▶ **Dataset entries**:

-*-*-

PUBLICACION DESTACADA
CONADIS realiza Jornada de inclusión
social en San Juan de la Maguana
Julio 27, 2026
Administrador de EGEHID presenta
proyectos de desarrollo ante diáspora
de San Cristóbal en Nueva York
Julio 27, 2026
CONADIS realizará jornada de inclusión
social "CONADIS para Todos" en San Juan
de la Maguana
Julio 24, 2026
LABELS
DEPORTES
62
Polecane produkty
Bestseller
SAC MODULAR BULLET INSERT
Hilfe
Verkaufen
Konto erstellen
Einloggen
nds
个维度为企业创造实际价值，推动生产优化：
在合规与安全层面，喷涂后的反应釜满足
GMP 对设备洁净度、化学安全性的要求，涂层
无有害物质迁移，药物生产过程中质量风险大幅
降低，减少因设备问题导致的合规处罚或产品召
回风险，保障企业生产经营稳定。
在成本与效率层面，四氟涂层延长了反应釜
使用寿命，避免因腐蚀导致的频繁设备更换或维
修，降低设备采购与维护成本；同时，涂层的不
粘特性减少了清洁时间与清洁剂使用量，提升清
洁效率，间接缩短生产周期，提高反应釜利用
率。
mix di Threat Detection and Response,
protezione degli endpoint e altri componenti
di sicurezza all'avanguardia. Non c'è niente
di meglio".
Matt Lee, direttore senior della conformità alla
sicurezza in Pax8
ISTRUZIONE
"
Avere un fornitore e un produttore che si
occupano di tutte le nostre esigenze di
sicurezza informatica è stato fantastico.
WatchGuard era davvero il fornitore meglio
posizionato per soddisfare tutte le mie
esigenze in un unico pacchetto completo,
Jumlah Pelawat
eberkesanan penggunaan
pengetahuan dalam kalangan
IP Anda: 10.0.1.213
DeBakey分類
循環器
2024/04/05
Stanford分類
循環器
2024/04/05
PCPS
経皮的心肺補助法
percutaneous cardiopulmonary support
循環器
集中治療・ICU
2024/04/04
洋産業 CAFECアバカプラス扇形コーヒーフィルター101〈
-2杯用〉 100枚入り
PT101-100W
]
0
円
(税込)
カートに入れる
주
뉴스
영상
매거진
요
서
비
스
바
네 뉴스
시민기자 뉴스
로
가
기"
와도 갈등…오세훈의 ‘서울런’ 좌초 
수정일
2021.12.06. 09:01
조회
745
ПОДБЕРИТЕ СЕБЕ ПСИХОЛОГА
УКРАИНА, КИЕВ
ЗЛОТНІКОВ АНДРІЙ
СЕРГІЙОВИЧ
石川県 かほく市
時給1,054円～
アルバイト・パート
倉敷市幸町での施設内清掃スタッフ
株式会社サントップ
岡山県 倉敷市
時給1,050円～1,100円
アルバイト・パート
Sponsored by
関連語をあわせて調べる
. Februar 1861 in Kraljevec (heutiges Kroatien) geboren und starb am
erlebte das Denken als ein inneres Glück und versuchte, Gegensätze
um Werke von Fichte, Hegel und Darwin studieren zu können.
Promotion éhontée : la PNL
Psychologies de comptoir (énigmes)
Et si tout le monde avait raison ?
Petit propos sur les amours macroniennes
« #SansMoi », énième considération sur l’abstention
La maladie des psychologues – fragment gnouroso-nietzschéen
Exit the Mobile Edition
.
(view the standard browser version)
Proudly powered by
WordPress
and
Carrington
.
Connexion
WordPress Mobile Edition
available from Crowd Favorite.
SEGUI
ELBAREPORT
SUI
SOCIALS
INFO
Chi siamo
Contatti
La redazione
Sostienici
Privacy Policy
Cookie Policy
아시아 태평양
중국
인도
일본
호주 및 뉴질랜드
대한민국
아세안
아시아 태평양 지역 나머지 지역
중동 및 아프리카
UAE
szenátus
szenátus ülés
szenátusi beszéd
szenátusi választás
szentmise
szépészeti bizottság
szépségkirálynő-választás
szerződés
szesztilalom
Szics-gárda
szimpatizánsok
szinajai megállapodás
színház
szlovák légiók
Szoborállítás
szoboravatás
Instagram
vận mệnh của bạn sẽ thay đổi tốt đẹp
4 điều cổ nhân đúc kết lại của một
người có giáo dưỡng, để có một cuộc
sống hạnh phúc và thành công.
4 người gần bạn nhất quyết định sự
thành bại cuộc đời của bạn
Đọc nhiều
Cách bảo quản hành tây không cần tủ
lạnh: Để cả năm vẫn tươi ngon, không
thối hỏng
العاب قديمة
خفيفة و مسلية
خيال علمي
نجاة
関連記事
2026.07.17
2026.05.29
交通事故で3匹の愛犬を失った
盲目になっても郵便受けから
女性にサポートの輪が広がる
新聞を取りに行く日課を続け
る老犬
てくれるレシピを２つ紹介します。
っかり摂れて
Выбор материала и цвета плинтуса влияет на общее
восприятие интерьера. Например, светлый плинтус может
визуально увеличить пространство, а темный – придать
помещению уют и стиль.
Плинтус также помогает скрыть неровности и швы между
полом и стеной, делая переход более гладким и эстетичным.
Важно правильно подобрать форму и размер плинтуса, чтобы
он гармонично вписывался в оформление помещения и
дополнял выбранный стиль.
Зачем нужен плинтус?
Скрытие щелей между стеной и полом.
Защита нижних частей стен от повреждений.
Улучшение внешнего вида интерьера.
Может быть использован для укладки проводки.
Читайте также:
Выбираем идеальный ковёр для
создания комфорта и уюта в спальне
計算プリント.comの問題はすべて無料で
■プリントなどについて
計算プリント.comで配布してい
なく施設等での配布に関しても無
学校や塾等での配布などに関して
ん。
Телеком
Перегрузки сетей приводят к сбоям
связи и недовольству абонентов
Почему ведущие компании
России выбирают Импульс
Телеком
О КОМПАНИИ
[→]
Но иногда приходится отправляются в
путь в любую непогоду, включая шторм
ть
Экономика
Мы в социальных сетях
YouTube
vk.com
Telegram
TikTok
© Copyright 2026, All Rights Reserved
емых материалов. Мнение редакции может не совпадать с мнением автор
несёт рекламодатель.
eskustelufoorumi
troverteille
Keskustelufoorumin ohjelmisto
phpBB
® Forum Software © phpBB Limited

-*-*-

▶ **Task item**:
The response must consist of all the data, reproduced without alteration.

▶ **Solution for this problem**:
PUBLICACION DESTACADA
CONADIS realiza Jornada de inclusión
social en San Juan de la Maguana
Julio 27, 2026
Administrador de EGEHID presenta
proyectos de desarrollo ante diáspora
de San Cristóbal en Nueva York
Julio 27, 2026
CONADIS realizará jornada de inclusión
social "CONADIS para Todos" en San Juan
de la Maguana
Julio 24, 2026
LABELS
DEPORTES
62
Polecane produkty
Bestseller
SAC MODULAR BULLET INSERT
Hilfe
Verkaufen
Konto erstellen
Einloggen
nds
个维度为企业创造实际价值，推动生产优化：
在合规与安全层面，喷涂后的反应釜满足
GMP 对设备洁净度、化学安全性的要求，涂层
无有害物质迁移，药物生产过程中质量风险大幅
降低，减少因设备问题导致的合规处罚或产品召
回风险，保障企业生产经营稳定。
在成本与效率层面，四氟涂层延长了反应釜
使用寿命，避免因腐蚀导致的频繁设备更换或维
修，降低设备采购与维护成本；同时，涂层的不
粘特性减少了清洁时间与清洁剂使用量，提升清
洁效率，间接缩短生产周期，提高反应釜利用
率。
mix di Threat Detection and Response,
protezione degli endpoint e altri componenti
di sicurezza all'avanguardia. Non c'è niente
di meglio".
Matt Lee, direttore senior della conformità alla
sicurezza in Pax8
ISTRUZIONE
"
Avere un fornitore e un produttore che si
occupano di tutte le nostre esigenze di
sicurezza informatica è stato fantastico.
WatchGuard era davvero il fornitore meglio
posizionato per soddisfare tutte le mie
esigenze in un unico pacchetto completo,
Jumlah Pelawat
eberkesanan penggunaan
pengetahuan dalam kalangan
IP Anda: 10.0.1.213
DeBakey分類
循環器
2024/04/05
Stanford分類
循環器
2024/04/05
PCPS
経皮的心肺補助法
percutaneous cardiopulmonary support
循環器
集中治療・ICU
2024/04/04
洋産業 CAFECアバカプラス扇形コーヒーフィルター101〈
-2杯用〉 100枚入り
PT101-100W
]
0
円
(税込)
カートに入れる
주
뉴스
영상
매거진
요
서
비
스
바
네 뉴스
시민기자 뉴스
로
가
기"
와도 갈등…오세훈의 ‘서울런’ 좌초 
수정일
2021.12.06. 09:01
조회
745
ПОДБЕРИТЕ СЕБЕ ПСИХОЛОГА
УКРАИНА, КИЕВ
ЗЛОТНІКОВ АНДРІЙ
СЕРГІЙОВИЧ
石川県 かほく市
時給1,054円～
アルバイト・パート
倉敷市幸町での施設内清掃スタッフ
株式会社サントップ
岡山県 倉敷市
時給1,050円～1,100円
アルバイト・パート
Sponsored by
関連語をあわせて調べる
. Februar 1861 in Kraljevec (heutiges Kroatien) geboren und starb am
erlebte das Denken als ein inneres Glück und versuchte, Gegensätze
um Werke von Fichte, Hegel und Darwin studieren zu können.
Promotion éhontée : la PNL
Psychologies de comptoir (énigmes)
Et si tout le monde avait raison ?
Petit propos sur les amours macroniennes
« #SansMoi », énième considération sur l’abstention
La maladie des psychologues – fragment gnouroso-nietzschéen
Exit the Mobile Edition
.
(view the standard browser version)
Proudly powered by
WordPress
and
Carrington
.
Connexion
WordPress Mobile Edition
available from Crowd Favorite.
SEGUI
ELBAREPORT
SUI
SOCIALS
INFO
Chi siamo
Contatti
La redazione
Sostienici
Privacy Policy
Cookie Policy
아시아 태평양
중국
인도
일본
호주 및 뉴질랜드
대한민국
아세안
아시아 태평양 지역 나머지 지역
중동 및 아프리카
UAE
szenátus
szenátus ülés
szenátusi beszéd
szenátusi választás
szentmise
szépészeti bizottság
szépségkirálynő-választás
szerződés
szesztilalom
Szics-gárda
szimpatizánsok
szinajai megállapodás
színház
szlovák légiók
Szoborállítás
szoboravatás
Instagram
vận mệnh của bạn sẽ thay đổi tốt đẹp
4 điều cổ nhân đúc kết lại của một
người có giáo dưỡng, để có một cuộc
sống hạnh phúc và thành công.
4 người gần bạn nhất quyết định sự
thành bại cuộc đời của bạn
Đọc nhiều
Cách bảo quản hành tây không cần tủ
lạnh: Để cả năm vẫn tươi ngon, không
thối hỏng
العاب قديمة
خفيفة و مسلية
خيال علمي
نجاة
関連記事
2026.07.17
2026.05.29
交通事故で3匹の愛犬を失った
盲目になっても郵便受けから
女性にサポートの輪が広がる
新聞を取りに行く日課を続け
る老犬
てくれるレシピを２つ紹介します。
っかり摂れて
Выбор материала и цвета плинтуса влияет на общее
восприятие интерьера. Например, светлый плинтус может
визуально увеличить пространство, а темный – придать
помещению уют и стиль.
Плинтус также помогает скрыть неровности и швы между
полом и стеной, делая переход более гладким и эстетичным.
Важно правильно подобрать форму и размер плинтуса, чтобы
он гармонично вписывался в оформление помещения и
дополнял выбранный стиль.
Зачем нужен плинтус?
Скрытие щелей между стеной и полом.
Защита нижних частей стен от повреждений.
Улучшение внешнего вида интерьера.
Может быть использован для укладки проводки.
Читайте также:
Выбираем идеальный ковёр для
создания комфорта и уюта в спальне
計算プリント.comの問題はすべて無料で
■プリントなどについて
計算プリント.comで配布してい
なく施設等での配布に関しても無
学校や塾等での配布などに関して
ん。
Телеком
Перегрузки сетей приводят к сбоям
связи и недовольству абонентов
Почему ведущие компании
России выбирают Импульс
Телеком
О КОМПАНИИ
[→]
Но иногда приходится отправляются в
путь в любую непогоду, включая шторм
ть
Экономика
Мы в социальных сетях
YouTube
vk.com
Telegram
TikTok
© Copyright 2026, All Rights Reserved
емых материалов. Мнение редакции может не совпадать с мнением автор
несёт рекламодатель.
eskustelufoorumi
troverteille
Keskustelufoorumin ohjelmisto
phpBB
® Forum Software © phpBB Limited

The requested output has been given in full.